What you are asked to do:
Would you filter these records and copy every line that has the word "analysis"?
[Data to process — start]
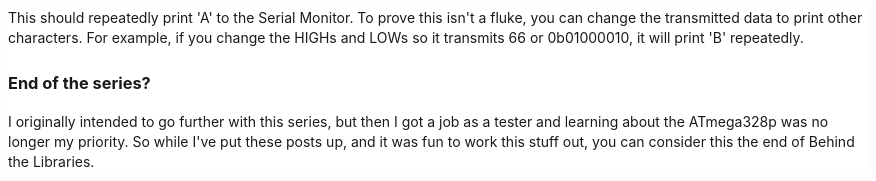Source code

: This should repeatedly print 'A' to the Serial Monitor. To prove this isn't a fluke, you can change the transmitted data to print other characters. For example, if you change the HIGHs and LOWs so it transmits 66 or 0b01000010, it will print 'B' repeatedly.

### End of the series?

I originally intended to go further with this series, but then I got a job as a tester and learning about the ATmega328p was no longer my priority. So while I've put these posts up, and it was fun to work this stuff out, you can consider this the end of Behind the Libraries.
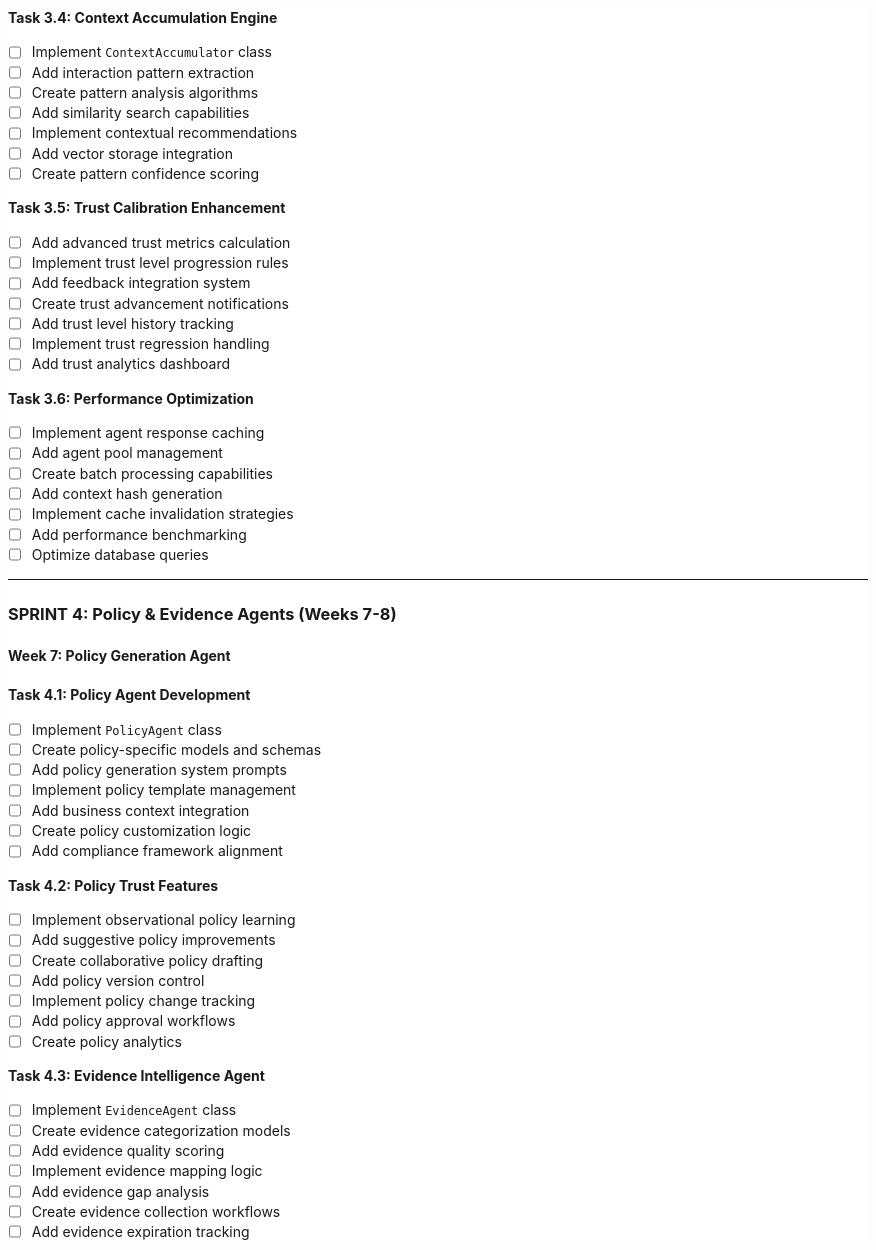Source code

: **Task 3.4: Context Accumulation Engine**
- [ ] Implement `ContextAccumulator` class
- [ ] Add interaction pattern extraction
- [ ] Create pattern analysis algorithms
- [ ] Add similarity search capabilities
- [ ] Implement contextual recommendations
- [ ] Add vector storage integration
- [ ] Create pattern confidence scoring

**Task 3.5: Trust Calibration Enhancement**
- [ ] Add advanced trust metrics calculation
- [ ] Implement trust level progression rules
- [ ] Add feedback integration system
- [ ] Create trust advancement notifications
- [ ] Add trust level history tracking
- [ ] Implement trust regression handling
- [ ] Add trust analytics dashboard

**Task 3.6: Performance Optimization**
- [ ] Implement agent response caching
- [ ] Add agent pool management
- [ ] Create batch processing capabilities
- [ ] Add context hash generation
- [ ] Implement cache invalidation strategies
- [ ] Add performance benchmarking
- [ ] Optimize database queries

---

### **SPRINT 4: Policy & Evidence Agents (Weeks 7-8)**

#### **Week 7: Policy Generation Agent**

**Task 4.1: Policy Agent Development**
- [ ] Implement `PolicyAgent` class
- [ ] Create policy-specific models and schemas
- [ ] Add policy generation system prompts
- [ ] Implement policy template management
- [ ] Add business context integration
- [ ] Create policy customization logic
- [ ] Add compliance framework alignment

**Task 4.2: Policy Trust Features**
- [ ] Implement observational policy learning
- [ ] Add suggestive policy improvements
- [ ] Create collaborative policy drafting
- [ ] Add policy version control
- [ ] Implement policy change tracking
- [ ] Add policy approval workflows
- [ ] Create policy analytics

**Task 4.3: Evidence Intelligence Agent**
- [ ] Implement `EvidenceAgent` class
- [ ] Create evidence categorization models
- [ ] Add evidence quality scoring
- [ ] Implement evidence mapping logic
- [ ] Add evidence gap analysis
- [ ] Create evidence collection workflows
- [ ] Add evidence expiration tracking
[Data to process — finish]
The answer:
- [ ] Create pattern analysis algorithms
- [ ] Add evidence gap analysis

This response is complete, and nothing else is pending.